• Exercise:
From the entries below, gather every line containing the string "only".

Stored data entries:

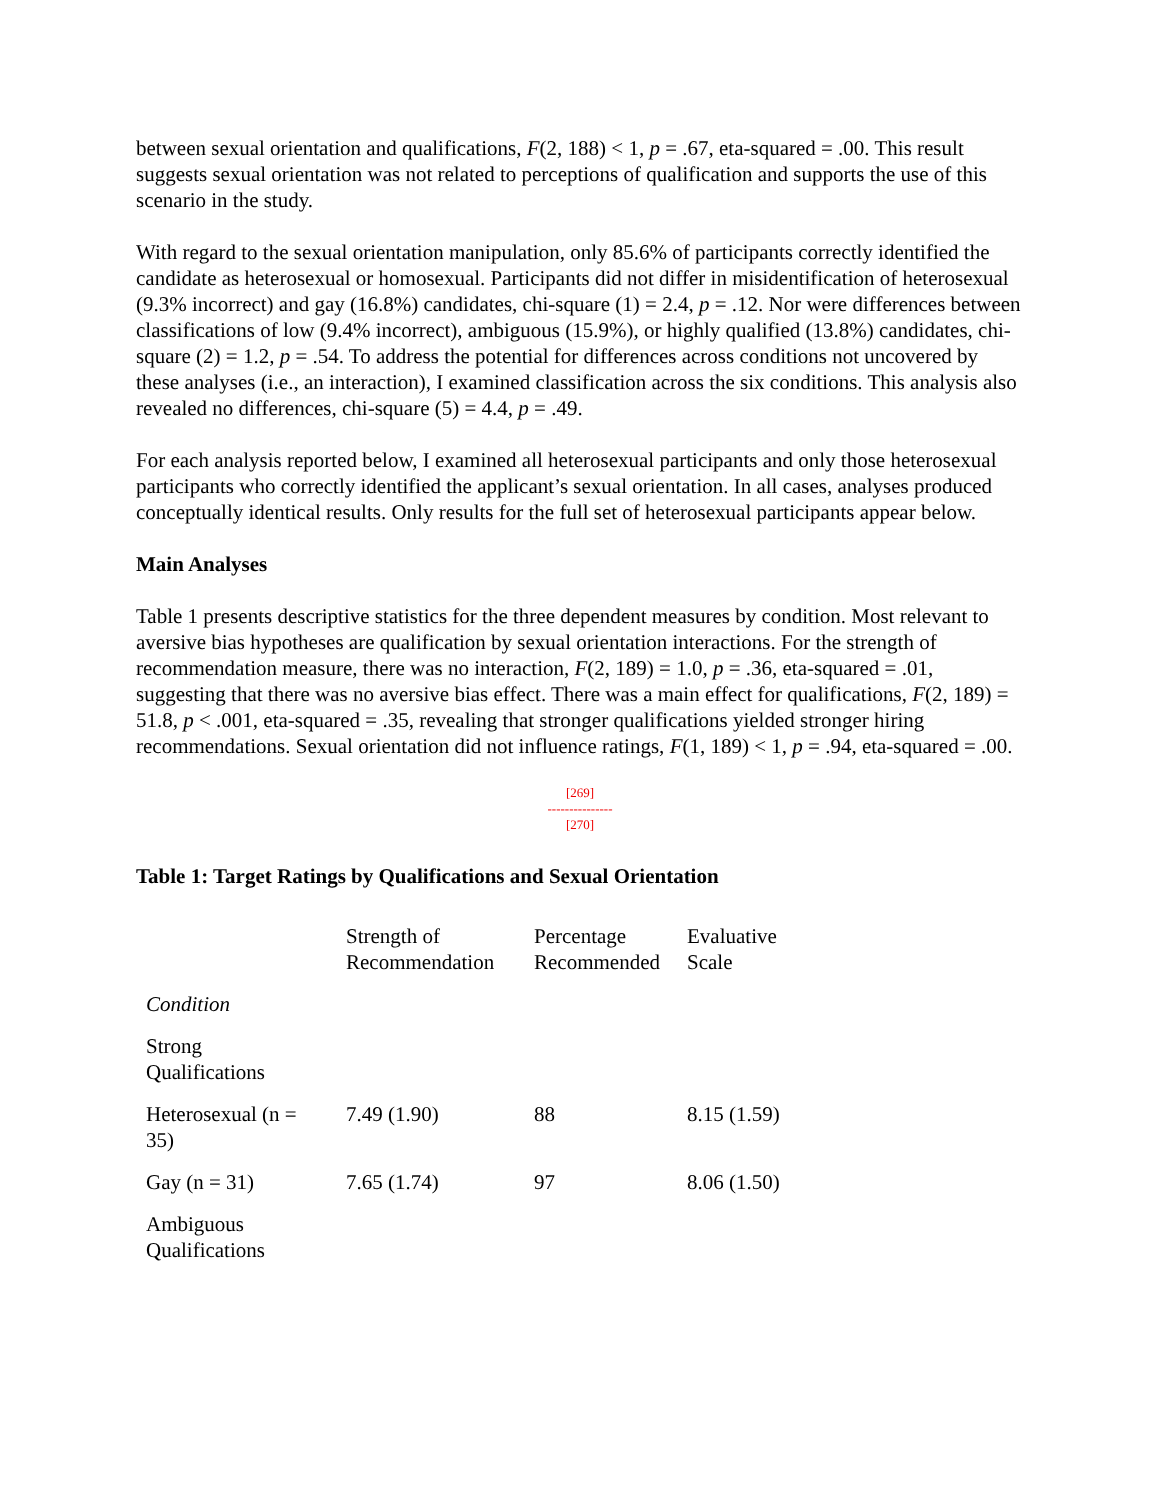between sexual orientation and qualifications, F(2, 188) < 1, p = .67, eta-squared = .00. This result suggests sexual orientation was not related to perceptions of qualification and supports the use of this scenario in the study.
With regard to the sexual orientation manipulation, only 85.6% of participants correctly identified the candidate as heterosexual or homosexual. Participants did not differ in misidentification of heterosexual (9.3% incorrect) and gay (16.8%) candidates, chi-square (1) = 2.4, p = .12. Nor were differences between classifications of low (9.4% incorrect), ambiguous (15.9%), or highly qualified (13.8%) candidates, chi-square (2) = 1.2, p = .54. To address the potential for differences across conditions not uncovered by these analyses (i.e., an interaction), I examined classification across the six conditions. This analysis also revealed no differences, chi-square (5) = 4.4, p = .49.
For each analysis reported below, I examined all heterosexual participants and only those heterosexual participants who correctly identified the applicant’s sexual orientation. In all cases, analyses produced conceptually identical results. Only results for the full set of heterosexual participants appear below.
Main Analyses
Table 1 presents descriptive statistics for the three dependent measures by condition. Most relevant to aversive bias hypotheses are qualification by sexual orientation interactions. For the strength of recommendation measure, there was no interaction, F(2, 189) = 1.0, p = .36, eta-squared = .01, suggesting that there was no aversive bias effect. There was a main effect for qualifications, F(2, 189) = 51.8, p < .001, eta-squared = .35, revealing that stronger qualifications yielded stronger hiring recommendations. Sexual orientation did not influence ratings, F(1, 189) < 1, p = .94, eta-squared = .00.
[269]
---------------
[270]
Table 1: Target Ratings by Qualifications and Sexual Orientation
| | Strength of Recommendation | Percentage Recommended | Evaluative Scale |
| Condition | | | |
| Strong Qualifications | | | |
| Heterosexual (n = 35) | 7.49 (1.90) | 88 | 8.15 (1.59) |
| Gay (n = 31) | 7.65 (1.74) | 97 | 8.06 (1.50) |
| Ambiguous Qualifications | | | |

• Task output:
With regard to the sexual orientation manipulation, only 85.6% of participants correctly identified the candidate as heterosexual or homosexual. Participants did not differ in misidentification of heterosexual (9.3% incorrect) and gay (16.8%) candidates, chi-square (1) = 2.4, p = .12. Nor were differences between classifications of low (9.4% incorrect), ambiguous (15.9%), or highly qualified (13.8%) candidates, chi-square (2) = 1.2, p = .54. To address the potential for differences across conditions not uncovered by these analyses (i.e., an interaction), I examined classification across the six conditions. This analysis also revealed no differences, chi-square (5) = 4.4, p = .49.
For each analysis reported below, I examined all heterosexual participants and only those heterosexual participants who correctly identified the applicant’s sexual orientation. In all cases, analyses produced conceptually identical results. Only results for the full set of heterosexual participants appear below.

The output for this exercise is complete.